[[ SUPPLIED DATA open ]]

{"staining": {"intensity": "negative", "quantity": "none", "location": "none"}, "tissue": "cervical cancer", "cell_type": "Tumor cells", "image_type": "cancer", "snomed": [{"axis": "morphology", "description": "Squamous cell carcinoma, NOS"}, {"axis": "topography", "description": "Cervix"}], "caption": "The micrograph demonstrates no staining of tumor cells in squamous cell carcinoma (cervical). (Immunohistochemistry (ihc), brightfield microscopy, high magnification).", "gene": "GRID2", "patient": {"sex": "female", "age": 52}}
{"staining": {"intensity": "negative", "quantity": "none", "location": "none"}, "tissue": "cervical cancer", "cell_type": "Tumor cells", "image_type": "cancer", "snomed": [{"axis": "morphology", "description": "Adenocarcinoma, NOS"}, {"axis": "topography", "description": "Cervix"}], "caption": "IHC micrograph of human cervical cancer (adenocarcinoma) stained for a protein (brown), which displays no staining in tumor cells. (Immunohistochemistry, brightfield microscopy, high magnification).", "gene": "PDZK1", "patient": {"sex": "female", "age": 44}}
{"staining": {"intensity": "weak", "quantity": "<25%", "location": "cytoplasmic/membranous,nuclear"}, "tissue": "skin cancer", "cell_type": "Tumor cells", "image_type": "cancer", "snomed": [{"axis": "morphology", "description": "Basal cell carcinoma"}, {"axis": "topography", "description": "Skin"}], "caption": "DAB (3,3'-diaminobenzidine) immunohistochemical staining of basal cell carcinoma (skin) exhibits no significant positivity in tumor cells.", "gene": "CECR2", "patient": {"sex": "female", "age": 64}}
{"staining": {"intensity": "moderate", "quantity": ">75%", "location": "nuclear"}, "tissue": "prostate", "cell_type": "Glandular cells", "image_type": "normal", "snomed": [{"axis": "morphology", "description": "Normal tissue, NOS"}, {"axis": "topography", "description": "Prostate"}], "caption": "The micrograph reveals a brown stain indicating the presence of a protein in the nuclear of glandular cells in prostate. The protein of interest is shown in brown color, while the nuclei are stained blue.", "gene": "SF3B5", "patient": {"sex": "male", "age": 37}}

[[ SUPPLIED DATA closed ]]

**DESCRIPTION OF THE TASK:**
Give again only the lines starting at the one that contains "micrograph of human" and running to the end of the data.

**SOLUTION BELOW:**
{"staining": {"intensity": "negative", "quantity": "none", "location": "none"}, "tissue": "cervical cancer", "cell_type": "Tumor cells", "image_type": "cancer", "snomed": [{"axis": "morphology", "description": "Adenocarcinoma, NOS"}, {"axis": "topography", "description": "Cervix"}], "caption": "IHC micrograph of human cervical cancer (adenocarcinoma) stained for a protein (brown), which displays no staining in tumor cells. (Immunohistochemistry, brightfield microscopy, high magnification).", "gene": "PDZK1", "patient": {"sex": "female", "age": 44}}
{"staining": {"intensity": "weak", "quantity": "<25%", "location": "cytoplasmic/membranous,nuclear"}, "tissue": "skin cancer", "cell_type": "Tumor cells", "image_type": "cancer", "snomed": [{"axis": "morphology", "description": "Basal cell carcinoma"}, {"axis": "topography", "description": "Skin"}], "caption": "DAB (3,3'-diaminobenzidine) immunohistochemical staining of basal cell carcinoma (skin) exhibits no significant positivity in tumor cells.", "gene": "CECR2", "patient": {"sex": "female", "age": 64}}
{"staining": {"intensity": "moderate", "quantity": ">75%", "location": "nuclear"}, "tissue": "prostate", "cell_type": "Glandular cells", "image_type": "normal", "snomed": [{"axis": "morphology", "description": "Normal tissue, NOS"}, {"axis": "topography", "description": "Prostate"}], "caption": "The micrograph reveals a brown stain indicating the presence of a protein in the nuclear of glandular cells in prostate. The protein of interest is shown in brown color, while the nuclei are stained blue.", "gene": "SF3B5", "patient": {"sex": "male", "age": 37}}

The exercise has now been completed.